Although this trend makes LNG the fastest-growing gas source globally, according to consultancy Wood Mackenzie, the challenge for both buyers and sellers has been to turn long-term, lumpy contracts into a more liquid market. There are signs this is now happening. Around a quarter of production is now sold on the spot market, while the average offtake contract length has almost halved in four years.

That doesn’t mean volatility is disappearing, however. In June (when global demand tends to soften) spot LNG prices briefly leapt to $11.60 (£8.80) per million British thermal units (mmbtu). That was more than 15 per cent of the price of a barrel of Brent crude, a ratio level normally only seen in winter months, when demand is higher. The same HSBC analysts who predicted oversupply at the start of 2017 suggested the spike pointed to "genuine market tightness", and now state that the "cycle is turning faster than we expected".

For the world’s biggest LNG players – Royal Dutch Shell (RDSB) and BP (BP.) among them – the recent shift in supply-demand fundamentals has served to vindicate a collective strategic bet on the market. Conscious of the slowing demand growth for oil, increasing demand for lower-carbon energy sources, and the need to meet Asian economies' rising appetite for energy and better air quality standards, the world's supermajors have put LNG at the centre of their own plans.

In 2017, this supply growth story centred on two countries. Australia added 11.9 million tonnes (mt) of production, thanks in the main to expanded output at the ConocoPhillips (US:COP)-operated plant on Curtis Island, and the Chevron (US:CVR)-operated Gorgon project in Western Australia (in which ExxonMobil (US:XOM) and Shell both hold 25 per cent stakes). In the US, where shale gas production continued to recover, LNG output climbed 10.2mt, thanks to new trains at Cheniere Energy’s (US:LNG) Sabine Pass plant on the Louisiana-Texas border.

 

Mismatches and tariffs

However, this cosy picture of rising demand and supply may obscure two important choke-points for the market. The first is what Shell in its 2018 outlook for the market termed a "mismatch between buyer and seller needs": buyers' increasing taste for the short-term contracts which keep them competitive, but which come at the expense of producers’ long-term revenue certainty.

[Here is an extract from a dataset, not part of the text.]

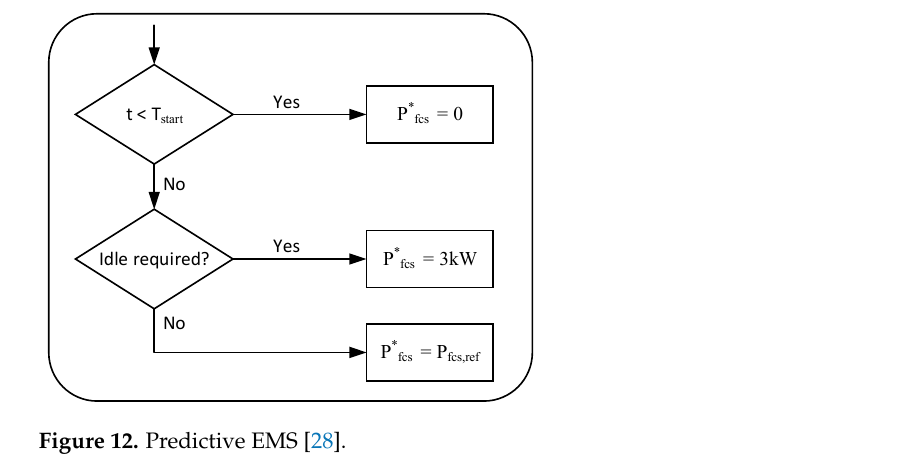
Figure 11. Charge-Balancing EMS [28].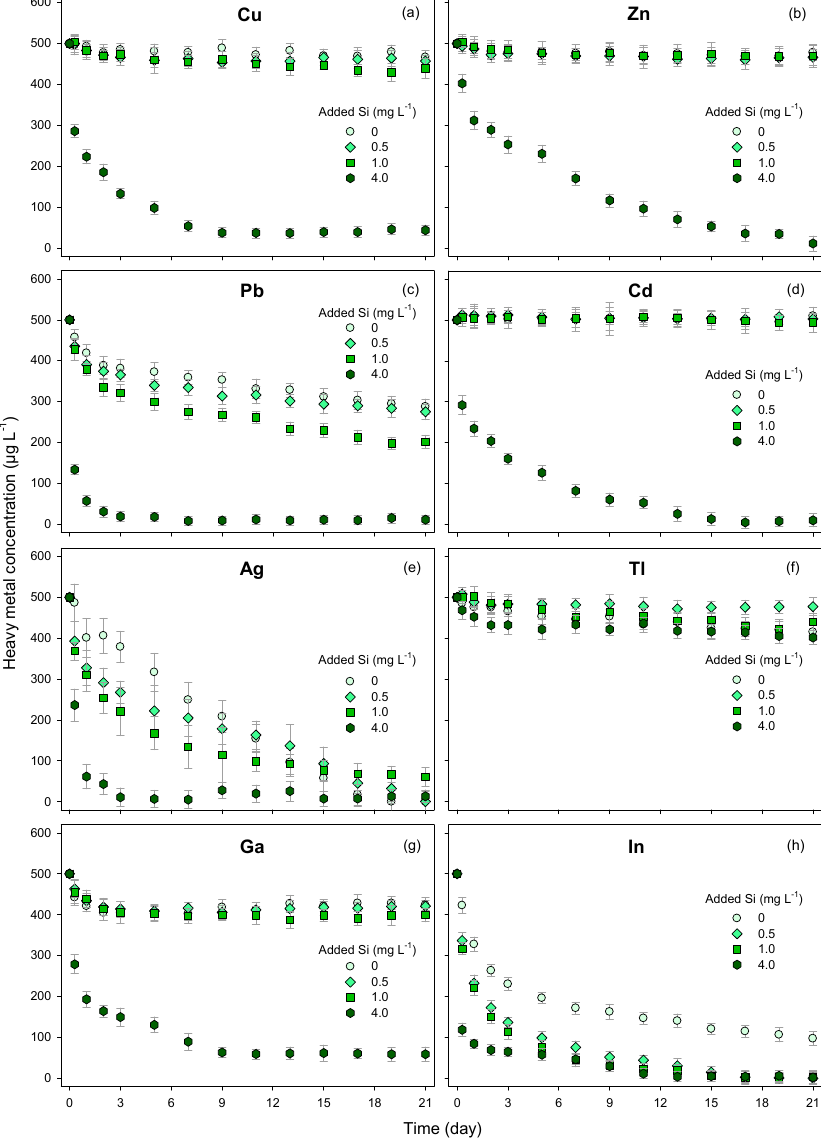
Figure 1. Removal e ffi ciencies of Cu ( a ), Zn ( b ), Pb ( c ), Cd ( d ), Ag ( e ), Tl ( f ), Ga ( g ), and In ( h ) from aqueous solutions by E. acicularis as functions of time and dissolved Si concentration.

In effect, this could constrain supply in the next decade, unless financiers can adapt their terms, or deep-pocketed suppliers can rely on lofty demand projections to fund massively capital-intensive projects alone.

To the latter point, Wood Mackenzie research suggesting "emerging signs of improved execution", might provide some comfort, regardless of what the consultancy terms a "looming wave" of projects set for an investment decision.

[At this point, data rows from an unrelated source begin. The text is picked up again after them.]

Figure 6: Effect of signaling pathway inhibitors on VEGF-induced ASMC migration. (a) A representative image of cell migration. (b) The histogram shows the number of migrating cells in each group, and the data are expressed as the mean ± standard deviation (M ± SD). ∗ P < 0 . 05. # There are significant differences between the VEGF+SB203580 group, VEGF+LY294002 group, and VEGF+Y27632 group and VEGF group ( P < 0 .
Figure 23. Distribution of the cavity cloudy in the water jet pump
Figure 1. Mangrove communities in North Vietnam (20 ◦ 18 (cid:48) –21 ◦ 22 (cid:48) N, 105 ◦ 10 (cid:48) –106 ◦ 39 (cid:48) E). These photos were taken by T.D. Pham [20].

The second issue involves the latest shot in the trade war – Chinese threats to add a 25 per cent tariff to surging US LNG imports. That risk has added considerable pressure to investments in US LNG projects, (to the potential benefit of proposed developments elsewhere, including Shell’s $40bn project in Canada). Indeed, Morgan Stanley recently estimated that more than $60bn-worth of projects could be stalled or rendered obsolete by a Chinese import hike. Given the scale of US LNG exports to China, we wonder if this may prove an escalation too far for US business.